Exercise: Locate each line in the data below that contains the string "importante" and copy it. Only matches with the same capitalization count.

Exercise input Start Marker

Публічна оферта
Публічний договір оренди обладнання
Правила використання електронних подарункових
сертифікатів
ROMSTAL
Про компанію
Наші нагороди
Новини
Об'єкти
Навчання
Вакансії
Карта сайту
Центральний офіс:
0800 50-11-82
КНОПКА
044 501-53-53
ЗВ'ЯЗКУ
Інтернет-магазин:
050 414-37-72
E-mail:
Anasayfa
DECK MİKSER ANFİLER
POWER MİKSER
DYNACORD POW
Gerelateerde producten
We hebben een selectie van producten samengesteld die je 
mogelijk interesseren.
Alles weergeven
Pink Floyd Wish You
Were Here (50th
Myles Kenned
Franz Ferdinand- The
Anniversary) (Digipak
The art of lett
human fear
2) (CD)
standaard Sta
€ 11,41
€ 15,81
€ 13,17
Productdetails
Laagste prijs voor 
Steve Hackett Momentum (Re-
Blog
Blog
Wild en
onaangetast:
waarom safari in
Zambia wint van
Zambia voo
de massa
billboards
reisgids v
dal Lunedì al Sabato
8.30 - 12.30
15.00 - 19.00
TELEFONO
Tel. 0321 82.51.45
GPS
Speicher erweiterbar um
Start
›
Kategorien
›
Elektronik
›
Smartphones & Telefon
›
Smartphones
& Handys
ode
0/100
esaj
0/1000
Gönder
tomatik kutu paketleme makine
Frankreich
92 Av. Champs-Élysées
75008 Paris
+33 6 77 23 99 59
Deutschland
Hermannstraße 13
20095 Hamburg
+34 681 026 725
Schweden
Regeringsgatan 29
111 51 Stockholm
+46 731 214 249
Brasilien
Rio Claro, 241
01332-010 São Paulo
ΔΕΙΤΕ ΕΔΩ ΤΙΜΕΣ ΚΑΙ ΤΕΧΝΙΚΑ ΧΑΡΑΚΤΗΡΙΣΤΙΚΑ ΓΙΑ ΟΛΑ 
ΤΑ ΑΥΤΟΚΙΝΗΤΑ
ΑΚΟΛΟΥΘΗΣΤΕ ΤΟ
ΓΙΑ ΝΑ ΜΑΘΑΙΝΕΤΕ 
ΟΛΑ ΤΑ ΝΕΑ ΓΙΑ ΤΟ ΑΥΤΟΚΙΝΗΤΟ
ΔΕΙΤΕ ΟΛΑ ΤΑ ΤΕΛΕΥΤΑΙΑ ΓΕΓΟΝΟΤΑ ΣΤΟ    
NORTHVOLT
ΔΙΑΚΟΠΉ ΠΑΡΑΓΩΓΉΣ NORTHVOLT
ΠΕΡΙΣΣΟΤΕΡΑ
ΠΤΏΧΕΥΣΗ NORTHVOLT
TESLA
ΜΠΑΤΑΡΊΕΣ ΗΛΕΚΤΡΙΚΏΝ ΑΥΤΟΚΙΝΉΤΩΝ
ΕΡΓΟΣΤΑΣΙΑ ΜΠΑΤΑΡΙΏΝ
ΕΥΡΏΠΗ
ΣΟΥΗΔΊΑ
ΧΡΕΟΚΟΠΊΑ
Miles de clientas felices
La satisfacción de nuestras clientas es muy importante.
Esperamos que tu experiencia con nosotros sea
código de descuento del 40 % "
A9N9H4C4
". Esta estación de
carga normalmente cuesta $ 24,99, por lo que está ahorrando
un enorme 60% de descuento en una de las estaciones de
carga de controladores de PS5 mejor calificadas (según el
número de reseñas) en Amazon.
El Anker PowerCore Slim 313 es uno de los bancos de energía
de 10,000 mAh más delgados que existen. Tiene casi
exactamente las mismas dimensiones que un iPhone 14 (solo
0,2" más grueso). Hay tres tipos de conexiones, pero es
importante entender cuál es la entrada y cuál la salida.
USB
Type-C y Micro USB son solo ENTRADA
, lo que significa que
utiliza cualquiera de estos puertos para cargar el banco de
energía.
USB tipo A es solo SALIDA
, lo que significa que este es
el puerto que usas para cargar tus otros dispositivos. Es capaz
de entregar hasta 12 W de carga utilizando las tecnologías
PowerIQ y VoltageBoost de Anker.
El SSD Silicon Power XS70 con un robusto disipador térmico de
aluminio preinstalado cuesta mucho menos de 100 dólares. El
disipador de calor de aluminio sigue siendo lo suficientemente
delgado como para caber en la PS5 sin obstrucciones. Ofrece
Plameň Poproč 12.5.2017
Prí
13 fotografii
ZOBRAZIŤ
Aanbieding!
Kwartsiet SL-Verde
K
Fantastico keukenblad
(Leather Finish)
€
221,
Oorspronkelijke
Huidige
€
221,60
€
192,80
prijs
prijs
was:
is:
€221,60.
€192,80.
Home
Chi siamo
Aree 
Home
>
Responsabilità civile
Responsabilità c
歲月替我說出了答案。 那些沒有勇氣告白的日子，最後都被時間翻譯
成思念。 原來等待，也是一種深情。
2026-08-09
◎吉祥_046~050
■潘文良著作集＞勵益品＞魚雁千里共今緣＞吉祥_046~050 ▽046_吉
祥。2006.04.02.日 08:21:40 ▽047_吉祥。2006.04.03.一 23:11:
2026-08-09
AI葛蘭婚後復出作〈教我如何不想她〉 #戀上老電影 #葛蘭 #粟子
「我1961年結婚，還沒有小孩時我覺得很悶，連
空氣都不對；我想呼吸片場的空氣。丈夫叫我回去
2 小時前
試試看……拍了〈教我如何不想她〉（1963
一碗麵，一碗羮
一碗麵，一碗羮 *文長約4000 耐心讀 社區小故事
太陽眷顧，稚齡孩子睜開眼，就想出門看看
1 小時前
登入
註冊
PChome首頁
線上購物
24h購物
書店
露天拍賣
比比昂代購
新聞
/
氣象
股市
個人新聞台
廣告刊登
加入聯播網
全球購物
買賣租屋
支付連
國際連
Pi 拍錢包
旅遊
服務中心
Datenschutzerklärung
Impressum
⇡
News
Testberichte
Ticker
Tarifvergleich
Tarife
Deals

Exercise input End Marker

Answer below:
La satisfacción de nuestras clientas es muy importante.
importante entender cuál es la entrada y cuál la salida.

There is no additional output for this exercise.